When most people think of Anti-Money Laundering (AML), they think of investigations into illicit account activity and filing suspicious activity reports on various types of financial crimes. This integral piece, while important, is just one piece of the
Having started my career as a prosecutor and then a member of a Financial Intelligence Unit, AML and financial investigations have a special place with me. But since my practice expanded into AML and sanctions compliance programs as a whole, I realized the
vast and equal importance of Know Your Customer (KYC). Conducting adequate KYC is the true first line of defense. Know who your customer is, how they should act, and you will be better equipped to prevent the bad apples from entering the system and spotting
their unsavory activities if they do. Properly guarding the gate will protect your bank and save you time, energy, and aggravation later on.

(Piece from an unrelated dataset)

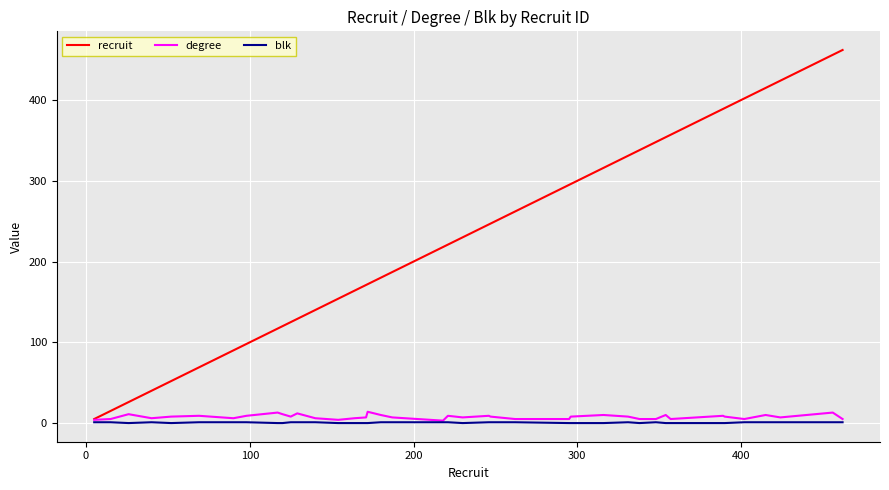

Which series has the largest total across all categories?

recruit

KYC programs may seem simple in concept, but to those of us who have tried to implement, audit, or run one, we know how truly complex they are. Global banks are faced with a list of requirements that can become expansive, repetitive and confusing. For individual
customers, satisfying KYC obligations is relatively straightforward. But as you move into the world of corporate and investment banking, things get grayer and more complex. Customer types expand (private companies, public companies, banks, MSBs, and so on),
and the CDD/ EDD requirements associated with them become nuanced. On top of that, US requirements differ from UK requirements, which differ from Hong Kong requirements, and so on and so forth. In some instances, these differences may be minor, but you can
bet that each major regulator knows those differences and tests for them during examinations of a global program. Add those idiosyncratic jurisdictional requirements to the customer type specific ones, then mix in complex beneficial ownership structures, and
you end up with quite the brain teaser.
Unraveling this web and making it easy to understand by operational teams collecting and documenting the information is no simple task. In the past, many banks used manual checklists to assist analysts in understanding what CIP/CDD/EDD information is required
for each customer and related party (some still do). The inherent flaws in this system are version control (different people using different checklists), difficulty maintaining centralized oversight (each jurisdiction using its own checklists with no global
standard), and inability to easily compare collected information to prevent duplicate efforts and provide consistency across a customer's accounts.
Why leave one of the most complicated banking processes up to decentralized manual review? Utilizing KYC applications, banks can ensure that they are applying the correct KYC and due diligence rules to each customer relationship. Using Fintech to apply local
and global regulatory expertise and experience, banks can develop rules that meet regulatory requirements, regulatory expectations and industry best practices. With a master customer relationship view, banks can enforce a globally consistent approach and reuse
valid information/documentation that has already been collected to ensure a faster, more customer friendly process.
All great AML programs start by guarding the gates with an effective and efficient KYC program. Without FinTech, that task may seem insurmountable. However, if you invest in providing your AML professionals with the best KYC tools available, they will be
able to protect the bank, assist law enforcement, and maintain customer loyalty.